** DIRECTIVE **
Aim for an exact copy of the listing, without any images.

** DATA FOR PROCESSING **
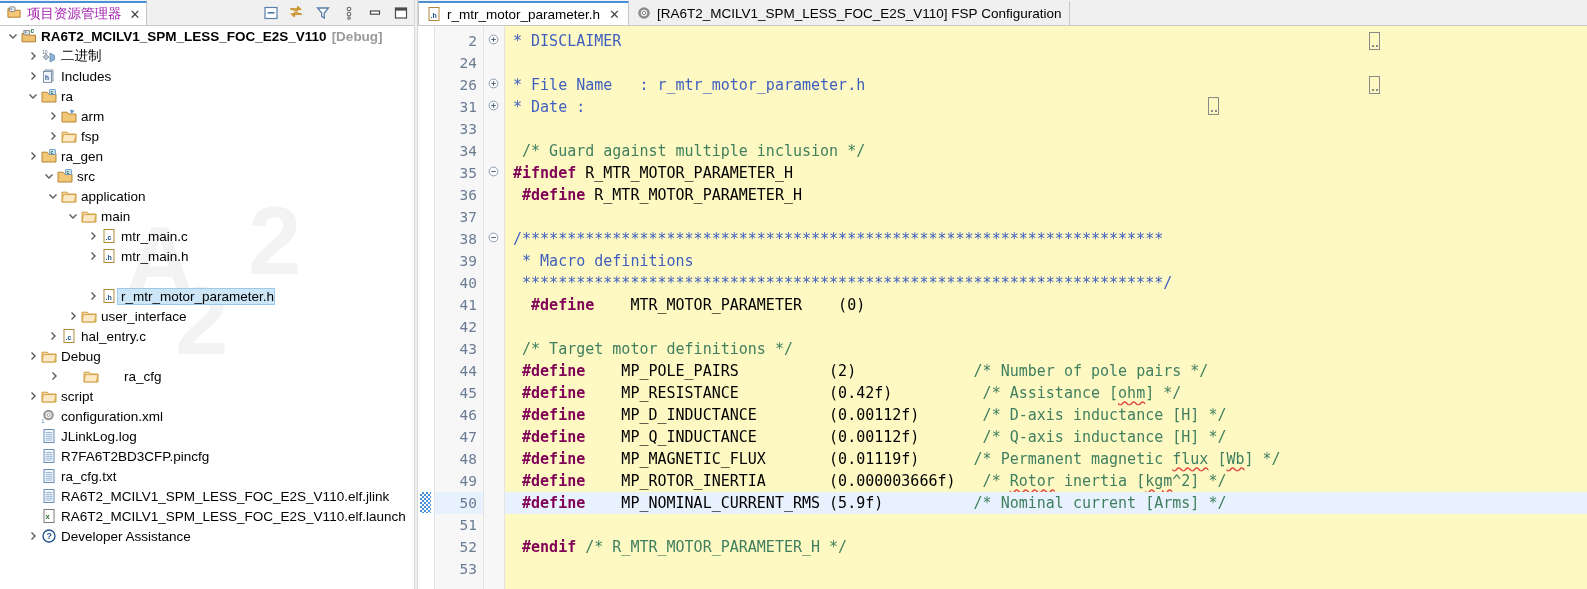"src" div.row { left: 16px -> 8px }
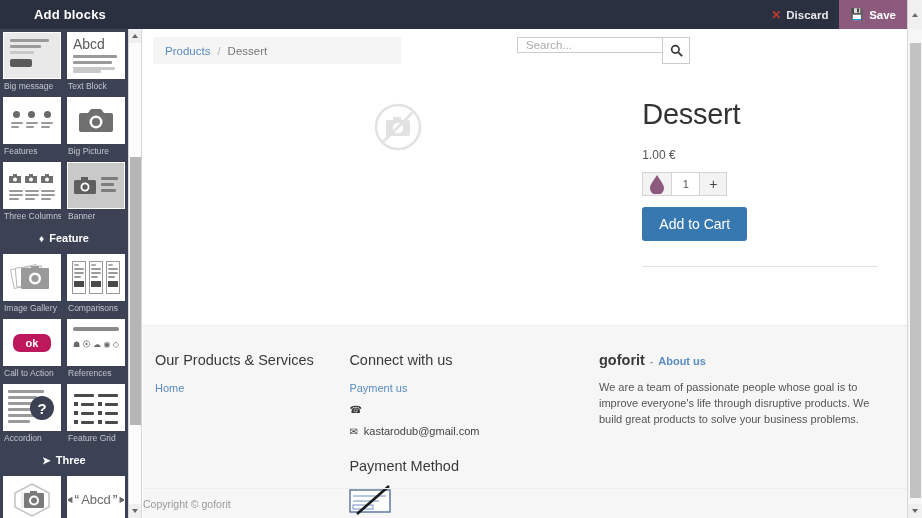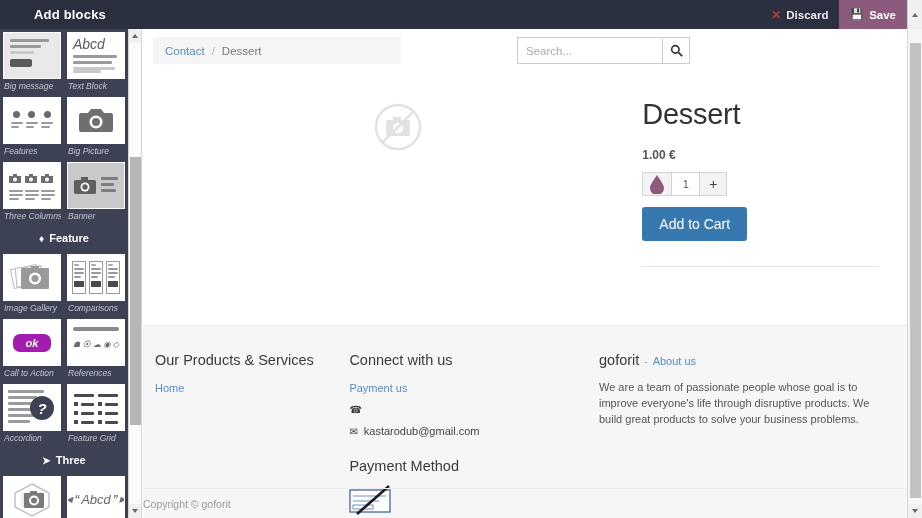"Abcd" .block-cell { font-style: italic -> none }
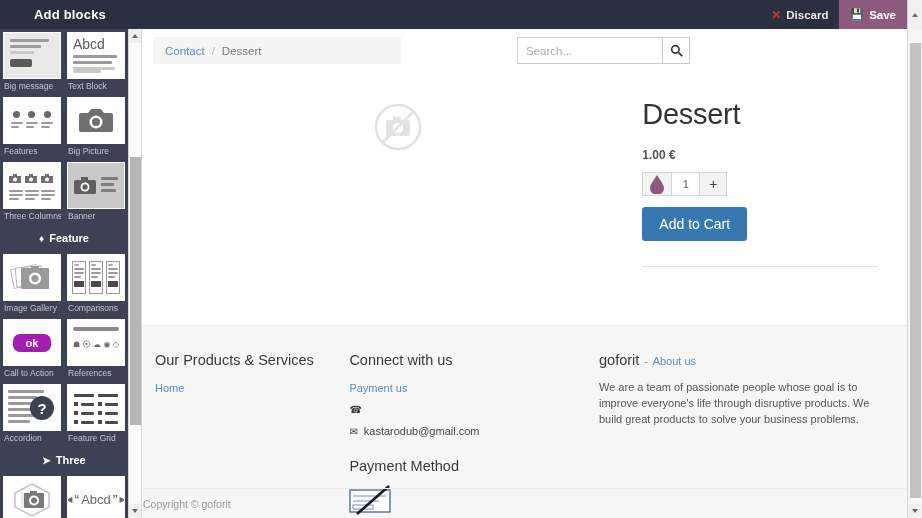"Contact" span { text: Contact -> Products }
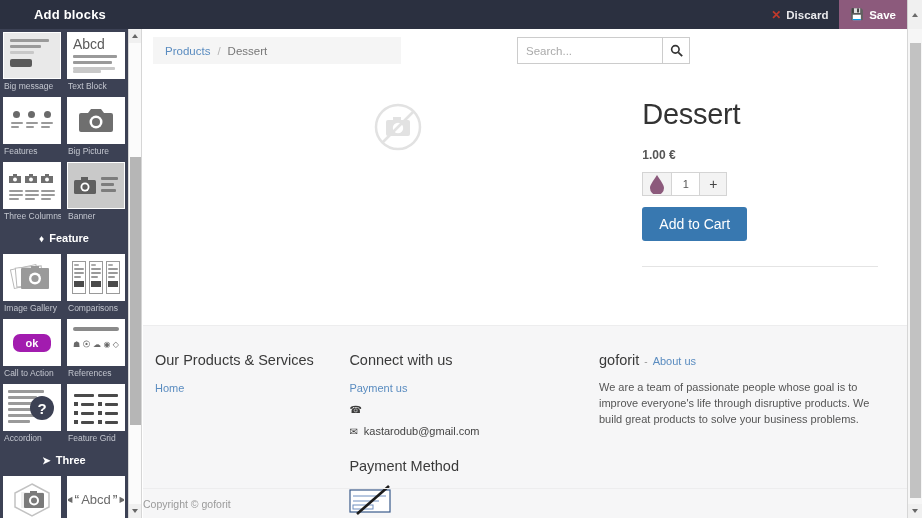"Search..." #search-input { height: 27px -> 16px }
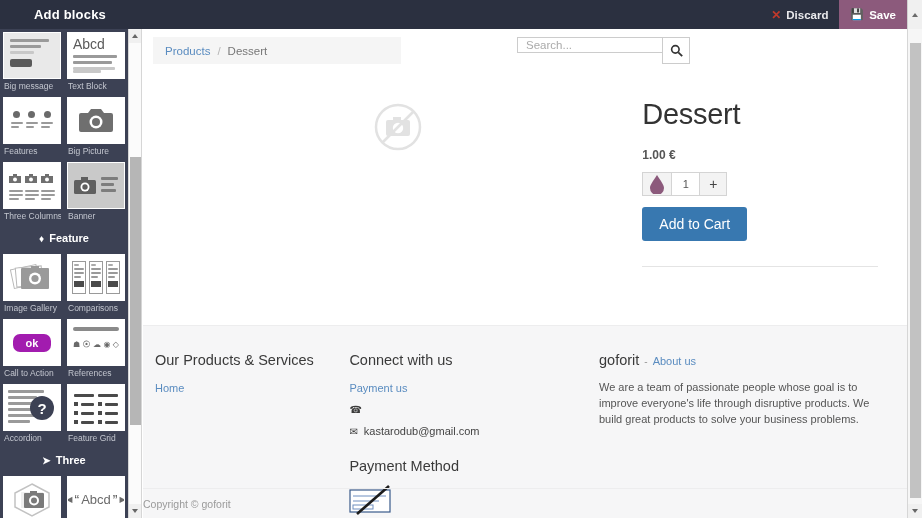"1.00 €" #product-price { font-weight: bold -> none }
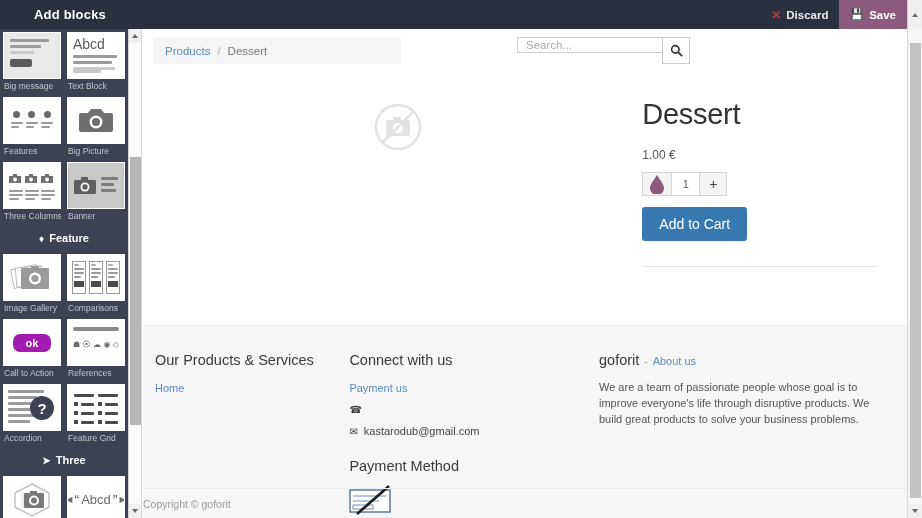"ok" .art-cta .pill { background: #a21caf -> #be185d }
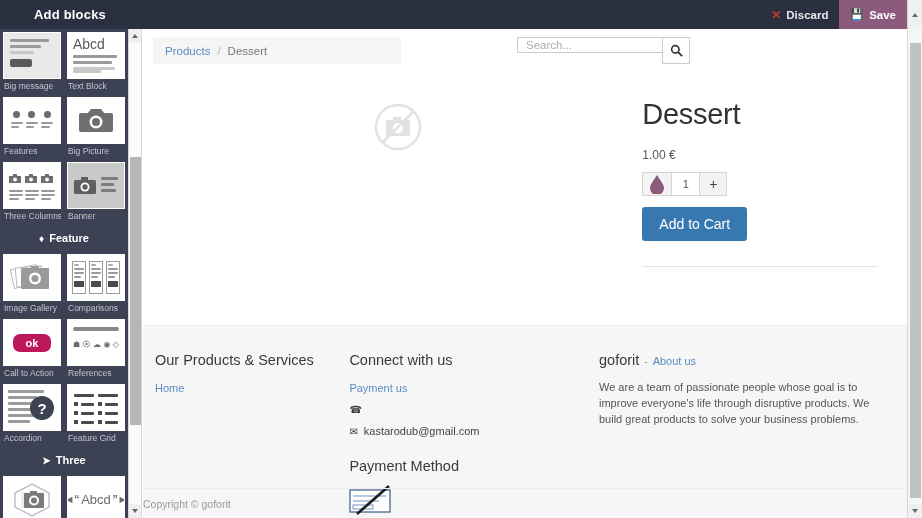"goforit" #brand-row { font-weight: none -> bold }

** SOLVED PROBLEM **
"src" div.row { left: 16px -> 8px }
"Abcd" .block-cell { font-style: italic -> none }
"Contact" span { text: Contact -> Products }
"Search..." #search-input { height: 27px -> 16px }
"1.00 €" #product-price { font-weight: bold -> none }
"ok" .art-cta .pill { background: #a21caf -> #be185d }
"goforit" #brand-row { font-weight: none -> bold }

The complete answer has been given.